Pendant qu’il disait ça, il avait sorti, je ne sais d’où, une espèce de petit marteau en cuivre et avait étalé le reste du pain de sucre sur son papier d’emballage mauve. Délicatement, il a commencé à taper sur le pain de sucre de manière à en faire tomber des morceaux. Lorsqu’il jugea qu’il y en avait assez, il pris les morceaux tombés et les a mis sur la menthe, dans la théière.
- « Bien. C’est presque prêt. Donnes moi la bouilloire »
Lentement, il a commencé à verser l’eau bouillante dans la théière en faisant attention à bien mouiller le sucre pour le diluer. Lorsque la théière fut remplie à ras bord, il se leva, pris la théière à main nue, sans se soucier si elle était chaude ou pas, et alla la poser sur la braise. Au bout de quelques minutes, le thé a commencé à bouillir. Délicatement, mon grand-père se saisit de la théière et pendant que d’une main il la posait sur le comptoir, son autre main cherchait à l’aveuglette à se saisir de deux verres.

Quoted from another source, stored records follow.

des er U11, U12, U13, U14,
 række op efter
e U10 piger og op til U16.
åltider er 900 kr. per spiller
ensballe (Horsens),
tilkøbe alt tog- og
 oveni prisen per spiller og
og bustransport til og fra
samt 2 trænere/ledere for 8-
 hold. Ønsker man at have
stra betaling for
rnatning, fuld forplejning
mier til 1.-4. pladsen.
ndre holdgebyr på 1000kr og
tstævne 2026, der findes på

Le rituel du thé en arrivait à sa fin. On s’assit l’un en face de l’autre, et El Haj repris la parole.
- « On ne remue jamais le thé. On le mélange ! »
En disant cela, il versa une bonne rasade de thé dans un premier verre en faisant faire à la théière un mouvement du bas vers le haut, plus du haut vers le bas. Une espèce d’écume s’est amassé sur les cotés du verre.

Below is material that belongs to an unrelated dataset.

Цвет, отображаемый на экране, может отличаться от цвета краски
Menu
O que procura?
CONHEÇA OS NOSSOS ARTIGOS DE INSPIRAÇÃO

- « Un thé sans turban n’a pas d’âme » Il s’agit là d’un dicton bien de chez nous qui veut dire que si le thé n’écume pas lorsqu’on le verse, il n’est simplement pas buvable.
Il se saisit de ce verre et le renversa complètement dans la théière. Il refit la même gymnastique à deux ou trois reprises de manière à bien mélanger la potion sans avoir eu à utiliser une cuiller ou autre. Enfin, il versa un fond de thé dans un verre, il se saisit du verre et le goûta du bout de la langue. En faisant cela, il faisait avec ses lèvres et sa langue un bruit de succion bien caractéristique. En fait, pour ne pas se brûler la langue avec le breuvage chaud, on commence à aspirer l’air tout en apportant le verre aux lèvres jusqu’à en aspirer le liquide.

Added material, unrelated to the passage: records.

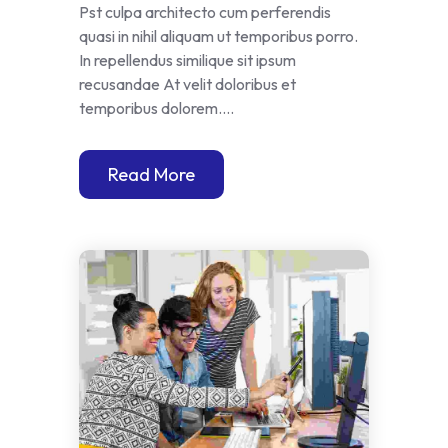
Pst culpa architecto cum perferendis
quasi in nihil aliquam ut temporibus porro.
In repellendus similique sit ipsum
recusandae At velit doloribus et
temporibus dolorem....
Read More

- « Ca, c’est du bon thé ! »
Il remplit à moitié les deux verres en m’expliquant que l’une des choses qui distinguait les Fassis des autres, est que lorsqu’on verse le thé aux invités, on ne remplit le verre qu’à moitié de manière à toujours laisser une partie du verre libre pour que l’invité puisse s’en saisir sans se brûler les doigts.
Après ma mésaventure dans la chambre maudite et cette initiation aux secrets du thé à la menthe, ma complicité avec mon grand-père grandissait de jour en jour. Je ne sais toujours pas aujourd’hui pour quelle raison particulière le vieil homme s’est attaché ainsi au garnement que j’étais. Par ce que garnement, je l’étais certainement…
La colère que j’avais ressentie quelques semaines auparavant contre Ali était toujours bien présente et je cherchais l’occasion de me venger. Ma nouvelle complicité avec El Haj me faisait plaisir d’autant plus qu’il m’avait laissé comprendre que si je me vengeais du cousin, il ne serait pas spécialement sévère.